-- WHAT THE EXERCISE ASKS --
Using the material below, return exactly the lines between the one holding "placenta exhibits strong" and the one holding "histopathology image exhibits", inclusive, and no others.

-- ENTRIES SHOWN --
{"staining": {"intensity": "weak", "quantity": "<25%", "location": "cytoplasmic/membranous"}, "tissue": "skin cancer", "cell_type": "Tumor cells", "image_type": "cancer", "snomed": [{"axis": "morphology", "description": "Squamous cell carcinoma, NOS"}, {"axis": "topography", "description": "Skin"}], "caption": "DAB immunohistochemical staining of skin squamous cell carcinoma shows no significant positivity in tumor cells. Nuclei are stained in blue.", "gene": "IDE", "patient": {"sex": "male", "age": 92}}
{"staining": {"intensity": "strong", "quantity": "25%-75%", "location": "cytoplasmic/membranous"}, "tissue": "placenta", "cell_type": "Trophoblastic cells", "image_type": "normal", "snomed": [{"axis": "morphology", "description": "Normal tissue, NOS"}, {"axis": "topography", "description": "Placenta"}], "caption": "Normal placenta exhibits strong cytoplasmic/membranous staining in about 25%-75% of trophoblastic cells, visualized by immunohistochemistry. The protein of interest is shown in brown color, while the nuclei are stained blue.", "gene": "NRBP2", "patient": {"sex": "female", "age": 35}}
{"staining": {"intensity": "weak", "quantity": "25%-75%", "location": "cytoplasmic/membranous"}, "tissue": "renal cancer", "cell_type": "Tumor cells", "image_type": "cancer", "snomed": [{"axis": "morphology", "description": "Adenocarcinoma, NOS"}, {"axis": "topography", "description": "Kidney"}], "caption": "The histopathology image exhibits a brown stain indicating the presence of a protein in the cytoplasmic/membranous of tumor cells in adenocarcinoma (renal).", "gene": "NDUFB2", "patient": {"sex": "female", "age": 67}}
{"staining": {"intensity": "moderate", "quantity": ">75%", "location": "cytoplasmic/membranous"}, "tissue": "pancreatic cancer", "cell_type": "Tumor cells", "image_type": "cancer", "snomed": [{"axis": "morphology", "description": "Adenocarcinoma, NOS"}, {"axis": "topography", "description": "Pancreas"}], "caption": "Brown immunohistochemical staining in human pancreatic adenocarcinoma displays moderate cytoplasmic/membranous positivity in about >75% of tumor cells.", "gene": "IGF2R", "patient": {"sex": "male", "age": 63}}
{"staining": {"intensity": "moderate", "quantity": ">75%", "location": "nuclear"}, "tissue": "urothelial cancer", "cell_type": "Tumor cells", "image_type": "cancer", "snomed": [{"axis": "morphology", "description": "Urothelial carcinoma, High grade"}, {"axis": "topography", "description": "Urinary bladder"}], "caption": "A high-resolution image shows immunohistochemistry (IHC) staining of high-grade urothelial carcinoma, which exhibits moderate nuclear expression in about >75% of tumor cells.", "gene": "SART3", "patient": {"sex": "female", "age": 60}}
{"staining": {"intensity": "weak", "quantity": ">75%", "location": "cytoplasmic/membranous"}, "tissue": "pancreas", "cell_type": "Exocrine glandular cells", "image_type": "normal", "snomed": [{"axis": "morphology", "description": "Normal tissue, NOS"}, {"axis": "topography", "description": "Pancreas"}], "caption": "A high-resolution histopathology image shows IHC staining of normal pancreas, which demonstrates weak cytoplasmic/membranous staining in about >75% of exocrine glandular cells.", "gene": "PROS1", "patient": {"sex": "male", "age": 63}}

-- OUTPUT FOR THIS TASK --
{"staining": {"intensity": "strong", "quantity": "25%-75%", "location": "cytoplasmic/membranous"}, "tissue": "placenta", "cell_type": "Trophoblastic cells", "image_type": "normal", "snomed": [{"axis": "morphology", "description": "Normal tissue, NOS"}, {"axis": "topography", "description": "Placenta"}], "caption": "Normal placenta exhibits strong cytoplasmic/membranous staining in about 25%-75% of trophoblastic cells, visualized by immunohistochemistry. The protein of interest is shown in brown color, while the nuclei are stained blue.", "gene": "NRBP2", "patient": {"sex": "female", "age": 35}}
{"staining": {"intensity": "weak", "quantity": "25%-75%", "location": "cytoplasmic/membranous"}, "tissue": "renal cancer", "cell_type": "Tumor cells", "image_type": "cancer", "snomed": [{"axis": "morphology", "description": "Adenocarcinoma, NOS"}, {"axis": "topography", "description": "Kidney"}], "caption": "The histopathology image exhibits a brown stain indicating the presence of a protein in the cytoplasmic/membranous of tumor cells in adenocarcinoma (renal).", "gene": "NDUFB2", "patient": {"sex": "female", "age": 67}}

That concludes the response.